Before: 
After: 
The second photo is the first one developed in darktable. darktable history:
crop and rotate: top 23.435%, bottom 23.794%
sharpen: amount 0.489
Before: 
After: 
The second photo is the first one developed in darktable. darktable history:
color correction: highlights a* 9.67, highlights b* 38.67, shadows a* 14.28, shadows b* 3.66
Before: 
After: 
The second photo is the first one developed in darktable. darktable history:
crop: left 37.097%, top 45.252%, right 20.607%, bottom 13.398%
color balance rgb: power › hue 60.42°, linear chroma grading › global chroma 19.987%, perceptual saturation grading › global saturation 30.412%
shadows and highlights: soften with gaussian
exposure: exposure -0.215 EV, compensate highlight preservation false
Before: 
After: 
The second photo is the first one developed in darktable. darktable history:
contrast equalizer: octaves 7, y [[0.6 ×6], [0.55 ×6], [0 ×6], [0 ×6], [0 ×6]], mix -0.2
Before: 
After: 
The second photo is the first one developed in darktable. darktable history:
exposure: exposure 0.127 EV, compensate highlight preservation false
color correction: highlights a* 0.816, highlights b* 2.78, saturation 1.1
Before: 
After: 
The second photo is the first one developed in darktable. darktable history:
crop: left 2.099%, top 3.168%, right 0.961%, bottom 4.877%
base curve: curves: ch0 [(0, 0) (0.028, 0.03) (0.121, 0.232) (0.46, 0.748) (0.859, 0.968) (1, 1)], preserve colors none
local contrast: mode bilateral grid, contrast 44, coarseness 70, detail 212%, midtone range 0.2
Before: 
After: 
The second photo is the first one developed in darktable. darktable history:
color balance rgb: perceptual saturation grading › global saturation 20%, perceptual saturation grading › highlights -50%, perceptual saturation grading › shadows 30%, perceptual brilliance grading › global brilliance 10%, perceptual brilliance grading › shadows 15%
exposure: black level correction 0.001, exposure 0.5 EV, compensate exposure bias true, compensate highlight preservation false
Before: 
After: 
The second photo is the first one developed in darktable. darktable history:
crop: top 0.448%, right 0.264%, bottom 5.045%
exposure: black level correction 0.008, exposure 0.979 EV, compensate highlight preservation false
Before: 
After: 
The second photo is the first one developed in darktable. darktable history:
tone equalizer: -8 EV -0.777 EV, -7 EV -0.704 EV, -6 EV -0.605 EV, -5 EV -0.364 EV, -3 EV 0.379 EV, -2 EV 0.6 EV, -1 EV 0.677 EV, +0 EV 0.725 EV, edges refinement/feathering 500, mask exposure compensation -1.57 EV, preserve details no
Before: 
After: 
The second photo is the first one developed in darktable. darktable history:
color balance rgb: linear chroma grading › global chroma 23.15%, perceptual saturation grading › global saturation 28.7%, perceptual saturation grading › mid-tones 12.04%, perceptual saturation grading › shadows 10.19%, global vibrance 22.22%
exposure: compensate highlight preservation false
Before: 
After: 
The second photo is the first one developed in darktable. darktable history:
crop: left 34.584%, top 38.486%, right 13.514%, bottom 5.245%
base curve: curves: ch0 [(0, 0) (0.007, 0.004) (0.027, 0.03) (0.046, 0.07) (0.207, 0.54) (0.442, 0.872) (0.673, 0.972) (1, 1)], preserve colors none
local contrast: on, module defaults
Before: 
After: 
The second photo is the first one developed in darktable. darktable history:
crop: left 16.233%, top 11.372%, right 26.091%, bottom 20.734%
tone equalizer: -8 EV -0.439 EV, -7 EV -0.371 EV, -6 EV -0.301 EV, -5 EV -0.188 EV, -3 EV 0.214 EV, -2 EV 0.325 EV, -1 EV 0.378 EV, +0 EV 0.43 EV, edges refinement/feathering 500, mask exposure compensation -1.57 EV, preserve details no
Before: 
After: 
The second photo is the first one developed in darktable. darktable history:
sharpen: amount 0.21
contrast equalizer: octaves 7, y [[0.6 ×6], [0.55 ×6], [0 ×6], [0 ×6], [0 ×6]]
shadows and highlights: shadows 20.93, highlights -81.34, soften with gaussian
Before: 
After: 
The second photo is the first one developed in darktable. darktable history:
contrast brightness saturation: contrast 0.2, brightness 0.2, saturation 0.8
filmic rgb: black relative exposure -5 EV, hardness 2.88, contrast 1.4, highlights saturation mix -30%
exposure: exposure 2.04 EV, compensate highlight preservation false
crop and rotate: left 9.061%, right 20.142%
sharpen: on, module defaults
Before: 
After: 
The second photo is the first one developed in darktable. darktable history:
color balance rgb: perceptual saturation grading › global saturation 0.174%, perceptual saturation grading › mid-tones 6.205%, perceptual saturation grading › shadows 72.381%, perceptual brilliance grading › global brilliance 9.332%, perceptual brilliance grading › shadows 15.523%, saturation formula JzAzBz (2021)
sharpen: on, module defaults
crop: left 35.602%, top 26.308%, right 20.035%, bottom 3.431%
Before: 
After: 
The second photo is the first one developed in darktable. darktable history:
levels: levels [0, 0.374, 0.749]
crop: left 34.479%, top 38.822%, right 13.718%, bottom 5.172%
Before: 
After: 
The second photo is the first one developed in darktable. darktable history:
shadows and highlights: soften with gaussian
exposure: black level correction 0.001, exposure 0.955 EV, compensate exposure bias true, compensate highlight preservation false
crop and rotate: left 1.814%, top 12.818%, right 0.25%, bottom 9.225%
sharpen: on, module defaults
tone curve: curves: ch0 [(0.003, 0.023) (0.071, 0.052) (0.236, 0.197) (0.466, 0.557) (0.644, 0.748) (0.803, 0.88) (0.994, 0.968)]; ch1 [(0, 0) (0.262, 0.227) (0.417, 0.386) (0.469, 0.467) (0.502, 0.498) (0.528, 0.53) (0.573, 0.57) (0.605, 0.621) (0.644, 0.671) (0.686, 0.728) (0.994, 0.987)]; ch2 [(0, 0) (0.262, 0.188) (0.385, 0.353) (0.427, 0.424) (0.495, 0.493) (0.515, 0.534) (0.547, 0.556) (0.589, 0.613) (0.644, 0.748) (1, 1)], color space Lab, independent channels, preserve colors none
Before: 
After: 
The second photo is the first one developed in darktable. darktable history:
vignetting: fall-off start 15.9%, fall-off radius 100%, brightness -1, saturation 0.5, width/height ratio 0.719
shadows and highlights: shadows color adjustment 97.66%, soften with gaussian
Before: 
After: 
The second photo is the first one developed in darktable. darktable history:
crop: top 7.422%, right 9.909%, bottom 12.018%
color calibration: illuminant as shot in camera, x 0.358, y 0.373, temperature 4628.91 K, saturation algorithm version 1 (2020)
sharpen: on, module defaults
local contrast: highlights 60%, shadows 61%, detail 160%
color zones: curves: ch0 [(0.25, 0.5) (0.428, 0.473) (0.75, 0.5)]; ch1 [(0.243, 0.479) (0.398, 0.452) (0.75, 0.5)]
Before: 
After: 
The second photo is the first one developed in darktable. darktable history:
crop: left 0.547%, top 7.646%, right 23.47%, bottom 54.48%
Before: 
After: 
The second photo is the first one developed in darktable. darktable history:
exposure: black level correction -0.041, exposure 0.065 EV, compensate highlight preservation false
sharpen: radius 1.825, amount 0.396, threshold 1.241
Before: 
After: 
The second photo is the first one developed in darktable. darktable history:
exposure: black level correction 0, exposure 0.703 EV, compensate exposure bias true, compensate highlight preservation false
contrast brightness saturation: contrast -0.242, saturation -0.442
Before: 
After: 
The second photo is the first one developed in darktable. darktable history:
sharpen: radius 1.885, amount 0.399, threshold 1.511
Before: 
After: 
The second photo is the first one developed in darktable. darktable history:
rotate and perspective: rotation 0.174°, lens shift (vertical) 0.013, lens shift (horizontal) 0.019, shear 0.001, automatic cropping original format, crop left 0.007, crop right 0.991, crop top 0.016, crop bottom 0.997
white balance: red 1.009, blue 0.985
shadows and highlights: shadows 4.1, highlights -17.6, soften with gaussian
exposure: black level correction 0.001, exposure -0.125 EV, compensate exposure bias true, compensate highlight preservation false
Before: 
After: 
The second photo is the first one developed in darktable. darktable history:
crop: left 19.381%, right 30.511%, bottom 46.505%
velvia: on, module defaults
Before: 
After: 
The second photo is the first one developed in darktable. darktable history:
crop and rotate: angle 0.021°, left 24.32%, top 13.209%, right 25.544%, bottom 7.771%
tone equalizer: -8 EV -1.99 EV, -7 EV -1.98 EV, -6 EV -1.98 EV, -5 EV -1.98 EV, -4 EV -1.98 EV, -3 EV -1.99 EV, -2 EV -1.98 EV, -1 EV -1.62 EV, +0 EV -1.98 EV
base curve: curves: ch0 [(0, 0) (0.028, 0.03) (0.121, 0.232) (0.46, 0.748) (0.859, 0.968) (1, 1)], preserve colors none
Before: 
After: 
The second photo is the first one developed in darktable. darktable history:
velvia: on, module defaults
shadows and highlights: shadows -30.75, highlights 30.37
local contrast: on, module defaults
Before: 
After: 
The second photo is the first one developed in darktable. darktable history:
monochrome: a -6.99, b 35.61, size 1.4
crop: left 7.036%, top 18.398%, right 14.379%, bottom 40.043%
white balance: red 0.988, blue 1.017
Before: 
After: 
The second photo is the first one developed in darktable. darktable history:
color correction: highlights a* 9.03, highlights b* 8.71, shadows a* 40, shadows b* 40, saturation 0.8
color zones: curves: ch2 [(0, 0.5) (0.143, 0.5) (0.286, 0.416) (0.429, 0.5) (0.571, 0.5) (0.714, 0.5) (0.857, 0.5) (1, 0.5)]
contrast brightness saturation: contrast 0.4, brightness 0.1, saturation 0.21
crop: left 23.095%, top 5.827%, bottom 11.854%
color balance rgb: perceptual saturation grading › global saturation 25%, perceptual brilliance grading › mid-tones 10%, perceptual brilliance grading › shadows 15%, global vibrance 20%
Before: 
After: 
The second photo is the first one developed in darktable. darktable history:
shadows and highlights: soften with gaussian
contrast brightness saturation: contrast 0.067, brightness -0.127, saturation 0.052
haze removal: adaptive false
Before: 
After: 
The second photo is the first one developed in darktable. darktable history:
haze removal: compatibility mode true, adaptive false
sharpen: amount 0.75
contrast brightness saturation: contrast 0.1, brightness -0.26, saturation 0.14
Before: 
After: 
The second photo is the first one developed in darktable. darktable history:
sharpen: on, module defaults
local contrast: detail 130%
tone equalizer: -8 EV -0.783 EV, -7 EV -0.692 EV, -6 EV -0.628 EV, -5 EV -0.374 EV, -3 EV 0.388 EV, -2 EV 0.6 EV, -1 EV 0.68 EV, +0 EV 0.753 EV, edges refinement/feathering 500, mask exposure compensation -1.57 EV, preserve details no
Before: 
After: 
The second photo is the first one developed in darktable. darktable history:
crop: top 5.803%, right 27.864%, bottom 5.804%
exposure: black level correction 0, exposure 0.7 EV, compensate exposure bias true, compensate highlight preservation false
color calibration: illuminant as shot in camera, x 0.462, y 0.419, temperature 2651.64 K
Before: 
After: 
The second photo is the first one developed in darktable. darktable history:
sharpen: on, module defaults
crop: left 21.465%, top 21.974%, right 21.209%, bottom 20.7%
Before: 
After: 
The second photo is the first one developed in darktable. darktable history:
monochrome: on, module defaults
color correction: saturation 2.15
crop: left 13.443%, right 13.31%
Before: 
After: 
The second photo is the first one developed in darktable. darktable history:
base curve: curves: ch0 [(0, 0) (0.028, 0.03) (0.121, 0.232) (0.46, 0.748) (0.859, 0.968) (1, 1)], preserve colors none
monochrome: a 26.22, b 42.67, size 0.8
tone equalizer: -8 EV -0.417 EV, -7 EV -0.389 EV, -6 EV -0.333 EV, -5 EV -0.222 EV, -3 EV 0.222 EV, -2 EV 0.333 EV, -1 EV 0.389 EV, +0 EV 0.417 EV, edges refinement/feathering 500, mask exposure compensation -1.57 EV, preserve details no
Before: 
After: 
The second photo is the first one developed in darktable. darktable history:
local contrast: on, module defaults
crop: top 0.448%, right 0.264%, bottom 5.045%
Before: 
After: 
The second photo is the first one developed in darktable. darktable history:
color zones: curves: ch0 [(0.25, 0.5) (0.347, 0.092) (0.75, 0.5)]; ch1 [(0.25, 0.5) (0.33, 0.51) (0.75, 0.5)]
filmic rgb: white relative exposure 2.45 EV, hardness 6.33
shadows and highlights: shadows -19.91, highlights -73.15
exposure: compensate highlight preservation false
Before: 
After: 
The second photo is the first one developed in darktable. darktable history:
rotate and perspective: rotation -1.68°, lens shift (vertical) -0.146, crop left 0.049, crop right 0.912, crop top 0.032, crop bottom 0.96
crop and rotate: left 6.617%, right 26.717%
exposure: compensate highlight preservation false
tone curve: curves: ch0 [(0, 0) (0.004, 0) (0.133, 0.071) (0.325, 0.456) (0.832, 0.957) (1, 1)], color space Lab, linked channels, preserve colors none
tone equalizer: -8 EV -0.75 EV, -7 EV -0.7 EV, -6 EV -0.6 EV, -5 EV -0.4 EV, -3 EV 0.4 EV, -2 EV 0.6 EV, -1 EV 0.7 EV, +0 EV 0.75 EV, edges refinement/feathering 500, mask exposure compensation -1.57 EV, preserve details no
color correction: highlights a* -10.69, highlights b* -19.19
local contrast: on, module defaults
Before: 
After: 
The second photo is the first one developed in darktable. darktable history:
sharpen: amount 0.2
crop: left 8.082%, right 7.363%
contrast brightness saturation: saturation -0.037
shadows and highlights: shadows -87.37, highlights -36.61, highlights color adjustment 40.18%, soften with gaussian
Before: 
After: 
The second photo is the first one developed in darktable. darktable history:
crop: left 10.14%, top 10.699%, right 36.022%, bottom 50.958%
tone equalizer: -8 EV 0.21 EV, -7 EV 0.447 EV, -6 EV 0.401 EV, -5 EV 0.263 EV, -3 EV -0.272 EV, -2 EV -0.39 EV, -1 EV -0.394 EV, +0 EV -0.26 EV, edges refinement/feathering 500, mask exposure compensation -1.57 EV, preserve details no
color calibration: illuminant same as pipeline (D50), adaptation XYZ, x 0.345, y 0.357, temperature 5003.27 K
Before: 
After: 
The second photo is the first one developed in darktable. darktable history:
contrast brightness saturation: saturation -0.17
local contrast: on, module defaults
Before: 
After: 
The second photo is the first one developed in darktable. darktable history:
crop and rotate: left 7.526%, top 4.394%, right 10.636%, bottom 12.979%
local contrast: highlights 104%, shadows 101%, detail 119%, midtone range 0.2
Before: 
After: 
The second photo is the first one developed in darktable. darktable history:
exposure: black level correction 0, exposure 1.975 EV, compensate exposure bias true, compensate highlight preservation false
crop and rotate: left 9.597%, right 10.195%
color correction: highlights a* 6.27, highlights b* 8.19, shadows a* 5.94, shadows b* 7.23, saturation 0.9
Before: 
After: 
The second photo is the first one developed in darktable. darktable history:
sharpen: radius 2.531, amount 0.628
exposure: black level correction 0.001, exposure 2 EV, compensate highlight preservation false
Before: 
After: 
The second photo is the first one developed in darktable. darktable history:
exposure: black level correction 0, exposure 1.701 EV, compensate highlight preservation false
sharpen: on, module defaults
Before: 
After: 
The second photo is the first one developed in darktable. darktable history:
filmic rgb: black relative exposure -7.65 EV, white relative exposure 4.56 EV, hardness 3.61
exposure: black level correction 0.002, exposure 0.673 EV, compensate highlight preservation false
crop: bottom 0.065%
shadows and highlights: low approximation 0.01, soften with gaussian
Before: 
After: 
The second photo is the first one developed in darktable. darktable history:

::::::

What is being asked |
Copy out the lines above word for word, from the very first one through the line containing "color correction: highlights a* 0.816, highlights", including that line.

The solution |
Before: 
After: 
The second photo is the first one developed in darktable. darktable history:
crop and rotate: top 23.435%, bottom 23.794%
sharpen: amount 0.489
Before: 
After: 
The second photo is the first one developed in darktable. darktable history:
color correction: highlights a* 9.67, highlights b* 38.67, shadows a* 14.28, shadows b* 3.66
Before: 
After: 
The second photo is the first one developed in darktable. darktable history:
crop: left 37.097%, top 45.252%, right 20.607%, bottom 13.398%
color balance rgb: power › hue 60.42°, linear chroma grading › global chroma 19.987%, perceptual saturation grading › global saturation 30.412%
shadows and highlights: soften with gaussian
exposure: exposure -0.215 EV, compensate highlight preservation false
Before: 
After: 
The second photo is the first one developed in darktable. darktable history:
contrast equalizer: octaves 7, y [[0.6 ×6], [0.55 ×6], [0 ×6], [0 ×6], [0 ×6]], mix -0.2
Before: 
After: 
The second photo is the first one developed in darktable. darktable history:
exposure: exposure 0.127 EV, compensate highlight preservation false
color correction: highlights a* 0.816, highlights b* 2.78, saturation 1.1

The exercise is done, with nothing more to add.